Funded by a Defense Advanced Research Projects Agency (DARPA) grant, the four-year project seeks to develop optical packet routers that handle data packets without any optical-to-electrical conversion. These routers will carry more than 100 terabits per second (Tbps), or about 100 times the capacity of today's most advanced router.

"Although this represents leapfrog technology in a world filled with commodity chipsets and me-too products, our team also wants to make sure that we provide a migratory path that incorporates today's infrastructure," says Dan Blumenthal, professor of electrical and computer engineering at the University of California, Santa Barbara. The team, known as LASOR, for Label Switched Optical Router, is made up of researchers from UC Santa Barbara and Stanford University as well as from Cisco Systems and other leading technology firms.

Success has tremendous implications for the future of connectivity. By handling data streams greater than 10,000 feature-length films per second, optical routers can easily enable 3-D videoconferencing as well as telepresence, or the ability to see, sense and even smell a remote event. Bandwidth could become "too cheap to meter," enabling a world where almost every household or business device links to the Internet. With plenty of available bandwidth, disaster recovery planning gets simpler. Even the basics of routing might have to be rewritten, or networks architected differently.

Today, the bulk of Internet traffic essentially travels on separate wavelengths within fiber-optic strands. Data travels via photons at close to the speed of light until they hit routers and switching points. Then the light signals must be turned into electronic signals and then converted back into photons for the next leg of the journey. These optical-to-electronic connections represent major bottlenecks. Additionally, the electronic conversion consumes large amounts of power, increases the router footprint, and inhibits scalability.

But an optical packet router, based on a single stamp-sized chip known as a tunable all-optical wavelength converter, can eliminate these constraints. By enabling photon-to-photon copying without electronics, the highly integrated "photon copier" chip increases router throughput, substantially reduces power requirements, and maintains signal quality. Traffic can be routed to any wavelength on any port, increasing switching speed. Latency - the amount of time data packets wait within a router - is trimmed dramatically. In addition to lowering the cost of equipment, the chip will also help achieve one of the project's ultimate goals - to shrink an advanced router that now occupies a 7-foot equipment rack down to a single line card.

Optical packet routers will transcend the limitations of today's optical switches. These switches mainly use a connection-oriented approach, much like a typical telephone connection, routing data based on pre-determined wavelength assignments. As a result, they lack the flexibility of IP routers, which make routing decisions on a per packet basis and provide the scalability and flexibility behind today's Internet.

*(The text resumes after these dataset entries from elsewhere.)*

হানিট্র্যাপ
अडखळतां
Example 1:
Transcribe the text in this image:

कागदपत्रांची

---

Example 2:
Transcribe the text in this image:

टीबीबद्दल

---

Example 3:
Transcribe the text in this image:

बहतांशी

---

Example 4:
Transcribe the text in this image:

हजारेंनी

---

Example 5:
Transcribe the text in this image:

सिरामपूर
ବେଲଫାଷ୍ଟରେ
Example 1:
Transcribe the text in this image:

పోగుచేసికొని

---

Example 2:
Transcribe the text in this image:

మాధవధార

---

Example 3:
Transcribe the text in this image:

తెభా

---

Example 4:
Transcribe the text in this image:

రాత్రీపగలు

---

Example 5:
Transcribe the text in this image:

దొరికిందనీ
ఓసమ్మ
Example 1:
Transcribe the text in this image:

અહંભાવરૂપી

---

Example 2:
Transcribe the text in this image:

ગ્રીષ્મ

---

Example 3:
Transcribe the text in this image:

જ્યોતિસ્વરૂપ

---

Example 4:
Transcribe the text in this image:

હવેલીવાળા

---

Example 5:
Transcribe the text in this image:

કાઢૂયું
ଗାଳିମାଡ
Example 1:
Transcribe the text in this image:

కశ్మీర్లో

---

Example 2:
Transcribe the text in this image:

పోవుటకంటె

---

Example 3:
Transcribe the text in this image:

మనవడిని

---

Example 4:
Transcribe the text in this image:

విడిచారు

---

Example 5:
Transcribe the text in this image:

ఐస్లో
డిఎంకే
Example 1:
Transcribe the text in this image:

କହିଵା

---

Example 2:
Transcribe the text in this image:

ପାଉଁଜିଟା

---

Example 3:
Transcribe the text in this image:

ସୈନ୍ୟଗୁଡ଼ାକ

To move closer to the dream of an all-optical network based on optical packet routers, numerous challenges must be conquered. One is buffering, used today for routing contention and congestion control. "Only a very limited number of photons can be buffered with today's technology," says Blumenthal. "How do you build a router with limited buffering? How do you create a chip-based solution to optical packet buffering? Can it even be done? Finding out what's possible and what might not be is what makes this project so exciting."

Another key challenge is processing packet labels, used to determine the next network destination as well as provide security and QoS functions. Some key issues include: How can electronics process and forward packets at the ultra-high speeds demanded by an optical packet router? Will label processing and router control continue to be electronic? Will new routing protocols be required?

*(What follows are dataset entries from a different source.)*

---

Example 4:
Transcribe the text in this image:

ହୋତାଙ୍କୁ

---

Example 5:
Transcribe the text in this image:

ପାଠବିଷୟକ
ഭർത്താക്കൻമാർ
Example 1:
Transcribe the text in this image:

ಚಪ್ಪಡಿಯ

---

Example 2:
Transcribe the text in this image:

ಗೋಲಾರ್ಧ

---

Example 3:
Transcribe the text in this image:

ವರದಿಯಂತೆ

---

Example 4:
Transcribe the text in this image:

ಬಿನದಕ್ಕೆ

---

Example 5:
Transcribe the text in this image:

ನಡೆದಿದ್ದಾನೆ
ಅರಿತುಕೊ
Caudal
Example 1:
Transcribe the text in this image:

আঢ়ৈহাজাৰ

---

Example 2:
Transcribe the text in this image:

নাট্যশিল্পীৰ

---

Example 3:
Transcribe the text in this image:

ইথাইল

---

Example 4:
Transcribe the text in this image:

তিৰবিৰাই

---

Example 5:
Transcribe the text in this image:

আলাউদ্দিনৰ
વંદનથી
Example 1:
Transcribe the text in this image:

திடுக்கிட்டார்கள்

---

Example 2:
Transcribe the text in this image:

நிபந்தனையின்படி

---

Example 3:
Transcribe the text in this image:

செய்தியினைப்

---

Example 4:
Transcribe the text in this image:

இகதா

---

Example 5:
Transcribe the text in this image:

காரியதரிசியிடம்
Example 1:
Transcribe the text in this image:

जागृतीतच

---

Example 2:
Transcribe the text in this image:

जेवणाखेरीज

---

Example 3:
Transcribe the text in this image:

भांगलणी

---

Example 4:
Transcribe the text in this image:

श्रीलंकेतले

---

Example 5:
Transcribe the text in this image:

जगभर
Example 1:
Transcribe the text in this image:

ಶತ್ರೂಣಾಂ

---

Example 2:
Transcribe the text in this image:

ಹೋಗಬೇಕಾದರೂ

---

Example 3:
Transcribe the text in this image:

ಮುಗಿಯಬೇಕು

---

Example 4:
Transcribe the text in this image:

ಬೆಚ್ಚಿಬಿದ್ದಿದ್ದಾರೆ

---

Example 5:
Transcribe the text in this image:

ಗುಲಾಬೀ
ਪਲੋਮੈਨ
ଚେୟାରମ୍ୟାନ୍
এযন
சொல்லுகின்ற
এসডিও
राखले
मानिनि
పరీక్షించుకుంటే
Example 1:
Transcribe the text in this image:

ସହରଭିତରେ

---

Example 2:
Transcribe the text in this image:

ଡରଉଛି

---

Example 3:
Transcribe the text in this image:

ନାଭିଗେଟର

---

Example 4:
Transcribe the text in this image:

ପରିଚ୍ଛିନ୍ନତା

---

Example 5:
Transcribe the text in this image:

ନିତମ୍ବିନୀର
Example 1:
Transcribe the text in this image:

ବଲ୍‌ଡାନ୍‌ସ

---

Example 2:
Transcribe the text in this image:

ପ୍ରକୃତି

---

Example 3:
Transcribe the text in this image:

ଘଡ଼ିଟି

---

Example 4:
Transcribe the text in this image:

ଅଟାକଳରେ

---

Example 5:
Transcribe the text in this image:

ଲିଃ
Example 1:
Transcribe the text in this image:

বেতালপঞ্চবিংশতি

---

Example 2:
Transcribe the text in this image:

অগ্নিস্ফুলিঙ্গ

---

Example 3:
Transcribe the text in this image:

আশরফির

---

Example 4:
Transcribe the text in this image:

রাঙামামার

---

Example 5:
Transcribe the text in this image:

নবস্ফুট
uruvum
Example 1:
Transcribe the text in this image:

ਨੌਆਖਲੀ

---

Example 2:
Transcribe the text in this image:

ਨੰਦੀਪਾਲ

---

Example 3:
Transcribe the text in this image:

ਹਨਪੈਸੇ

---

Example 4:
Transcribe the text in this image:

"Cisco in an integral part of this project," says Blumenthal. "Its expertise in this area is unparalleled, and will help us meet our milestones."

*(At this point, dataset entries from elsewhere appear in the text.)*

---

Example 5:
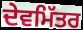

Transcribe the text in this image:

ਦੇਵਮਿੱਤਰ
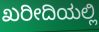
ಖರೀದಿಯಲ್ಲಿ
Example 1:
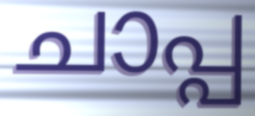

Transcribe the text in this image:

ചാപ്പ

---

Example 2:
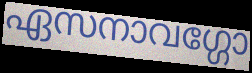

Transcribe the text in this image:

ഏസനാവഗ്ഗോ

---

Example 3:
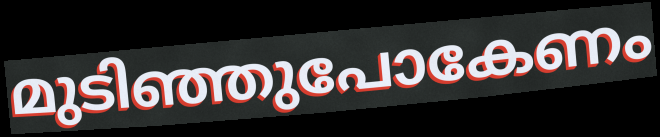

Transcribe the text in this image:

മുടിഞ്ഞുപോകേണം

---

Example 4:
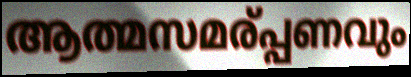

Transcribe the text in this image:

ആത്മസമര്പ്പണവും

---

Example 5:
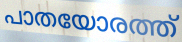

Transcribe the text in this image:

പാതയോരത്ത്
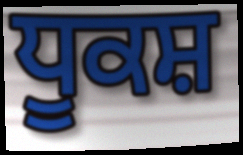
ਧੂਕਸ਼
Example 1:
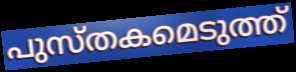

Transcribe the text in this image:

പുസ്തകമെടുത്ത്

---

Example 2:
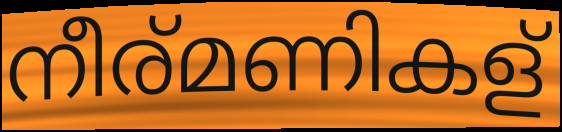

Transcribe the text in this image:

നീര്മണികള്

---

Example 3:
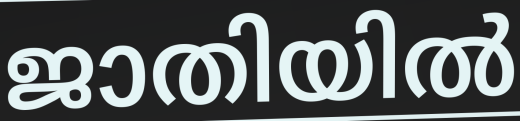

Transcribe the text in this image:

ജാതിയിൽ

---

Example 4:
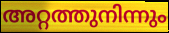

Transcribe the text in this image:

അറ്റത്തുനിന്നും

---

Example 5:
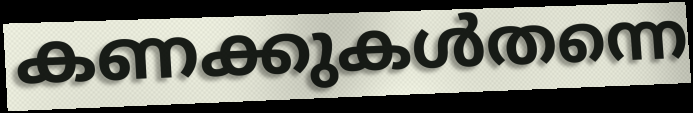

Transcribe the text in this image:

കണക്കുകൾതന്നെ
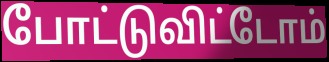
போட்டுவிட்டோம்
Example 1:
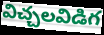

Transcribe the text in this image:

విచ్చలవిడిగ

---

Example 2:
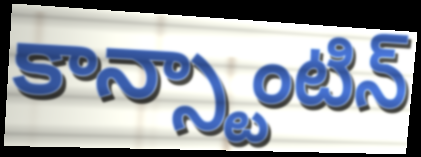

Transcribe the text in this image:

కాన్స్టాంటిన్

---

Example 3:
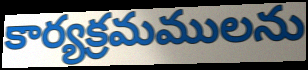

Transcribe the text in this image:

కార్యక్రమములను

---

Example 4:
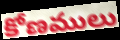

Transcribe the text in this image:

కోణములు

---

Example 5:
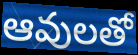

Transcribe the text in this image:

ఆవులతో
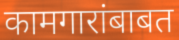
कामगारांबाबत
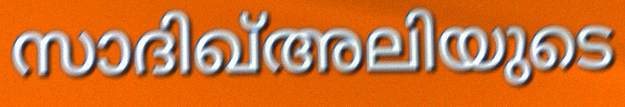
സാദിഖ്അലിയുടെ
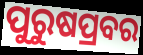
ପୁରୁଷପ୍ରବର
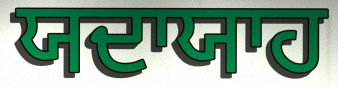
ਯਦਾਯਾਹ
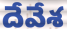
దేవేశ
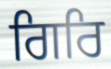
ਗਿਰਿ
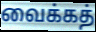
வைக்கத்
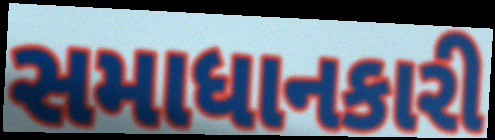
સમાધાનકારી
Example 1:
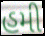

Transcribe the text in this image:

હમી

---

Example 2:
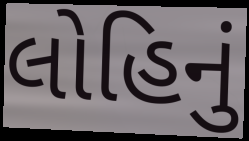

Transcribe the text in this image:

લોહિનું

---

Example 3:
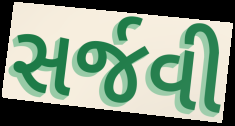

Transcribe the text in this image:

સર્જવી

"Cisco is excited to bring its routing and optical technology leadership to bear in this innovative research program. Whether through our own research and development efforts or participating in these kinds of collaborative programs, Cisco is committed to helping develop next-generation network technologies," says Prem Jain, senior vice president, Routing Technology Group, Cisco Systems.

Blumenthal emphasizes that the LASOR project is research into the future, and not product development. "This is a high-risk development with no guarantees. We know we are going to hit walls. Is it even possible to scale routers by this order of magnitude? We will learn by doing, and by experimenting with what works and what doesn't," he says. "In many ways, we're at the same point we were in the 1950s just after the invention of the transistor."

Just as the transistor gave birth to the computer age, optical packet routers will form the foundation of next-generation networks. Information will be delivered literally at the speed of light, with almost limitless bandwidth. By marrying imagination with technology, Cisco and the LASOR team are on a mission to light up the future of networking.

Nick Wreden is a freelance journalist located in Atlanta, GA.